* ABOUT THIS EXERCISE *
The part below that opens with the line containing "ALLE SPIELE" and closes with the line containing "dat met shoptegoed. Daar hoef je verder" should be copied exactly, minus any pictures.

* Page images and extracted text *
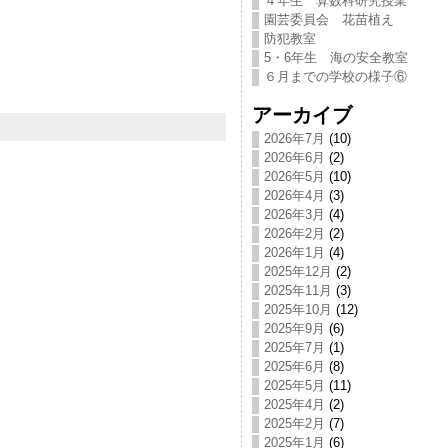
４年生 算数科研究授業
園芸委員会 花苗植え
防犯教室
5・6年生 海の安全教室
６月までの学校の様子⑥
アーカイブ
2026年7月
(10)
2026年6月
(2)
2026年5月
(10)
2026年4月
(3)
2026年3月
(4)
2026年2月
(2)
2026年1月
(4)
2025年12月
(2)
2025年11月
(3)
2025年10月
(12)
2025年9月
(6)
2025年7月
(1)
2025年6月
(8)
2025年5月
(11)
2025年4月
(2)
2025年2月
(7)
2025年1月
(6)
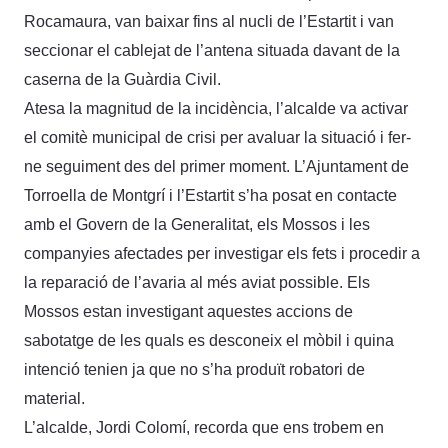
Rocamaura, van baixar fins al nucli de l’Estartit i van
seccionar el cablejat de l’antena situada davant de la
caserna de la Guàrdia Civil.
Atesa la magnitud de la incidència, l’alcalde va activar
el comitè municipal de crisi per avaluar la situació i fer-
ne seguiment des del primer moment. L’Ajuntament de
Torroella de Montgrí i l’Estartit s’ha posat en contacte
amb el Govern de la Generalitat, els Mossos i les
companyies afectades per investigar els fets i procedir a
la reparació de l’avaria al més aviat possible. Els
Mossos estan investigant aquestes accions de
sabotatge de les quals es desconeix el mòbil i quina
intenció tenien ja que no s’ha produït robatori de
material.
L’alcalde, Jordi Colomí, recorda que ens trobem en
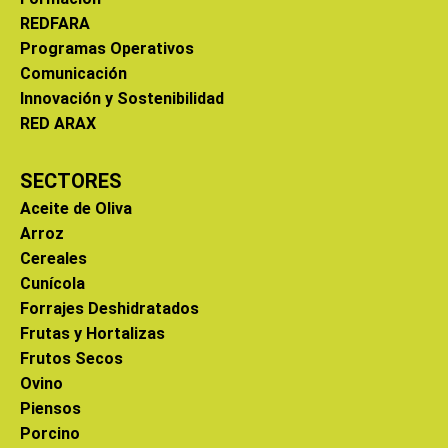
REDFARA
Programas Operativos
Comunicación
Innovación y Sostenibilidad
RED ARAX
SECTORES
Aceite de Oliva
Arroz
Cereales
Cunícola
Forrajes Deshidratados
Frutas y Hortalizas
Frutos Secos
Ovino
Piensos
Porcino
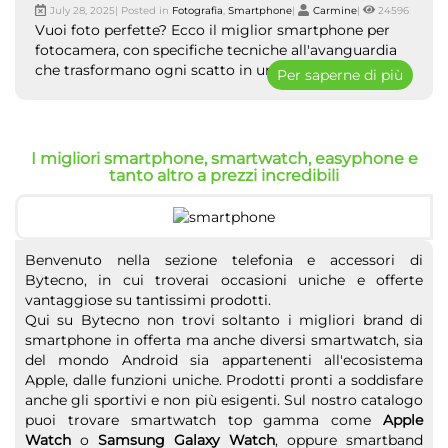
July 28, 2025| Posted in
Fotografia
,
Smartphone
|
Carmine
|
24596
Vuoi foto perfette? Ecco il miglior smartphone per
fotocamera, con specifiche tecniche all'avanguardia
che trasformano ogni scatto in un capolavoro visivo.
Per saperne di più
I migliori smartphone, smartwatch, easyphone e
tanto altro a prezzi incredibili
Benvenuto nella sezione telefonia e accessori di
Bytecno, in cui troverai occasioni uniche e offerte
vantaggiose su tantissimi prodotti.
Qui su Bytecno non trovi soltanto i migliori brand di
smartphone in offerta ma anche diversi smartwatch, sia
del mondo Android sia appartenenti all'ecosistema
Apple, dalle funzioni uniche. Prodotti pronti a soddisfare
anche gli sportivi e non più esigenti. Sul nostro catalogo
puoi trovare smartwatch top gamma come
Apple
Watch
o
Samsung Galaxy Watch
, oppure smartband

==

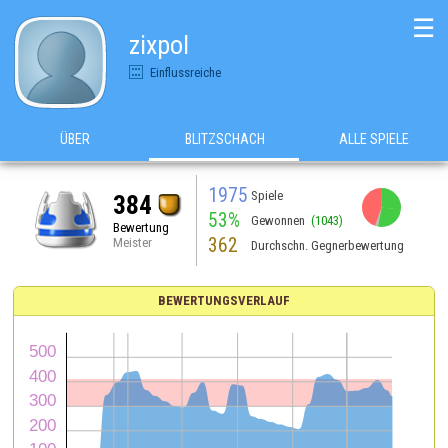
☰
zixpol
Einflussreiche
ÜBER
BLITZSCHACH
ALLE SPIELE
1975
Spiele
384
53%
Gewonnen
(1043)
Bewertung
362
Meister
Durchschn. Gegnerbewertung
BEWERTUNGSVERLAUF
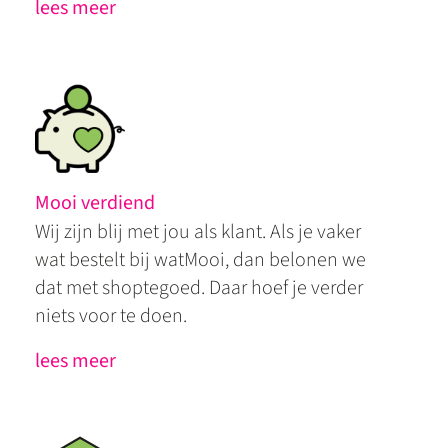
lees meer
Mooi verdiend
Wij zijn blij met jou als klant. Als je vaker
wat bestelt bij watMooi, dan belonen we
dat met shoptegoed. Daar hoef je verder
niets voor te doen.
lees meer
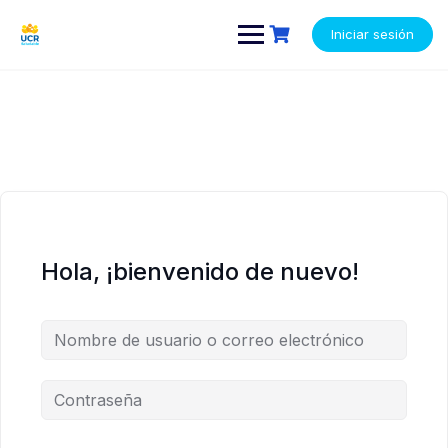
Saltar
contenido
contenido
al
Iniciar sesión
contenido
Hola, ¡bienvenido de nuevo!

* ANSWER TO THIS TASK *
ALLE SPIELE
1975
Spiele
384
53%
Gewonnen
(1043)
Bewertung
362
Meister
Durchschn. Gegnerbewertung
BEWERTUNGSVERLAUF
lees meer
Mooi verdiend
Wij zijn blij met jou als klant. Als je vaker
wat bestelt bij watMooi, dan belonen we
dat met shoptegoed. Daar hoef je verder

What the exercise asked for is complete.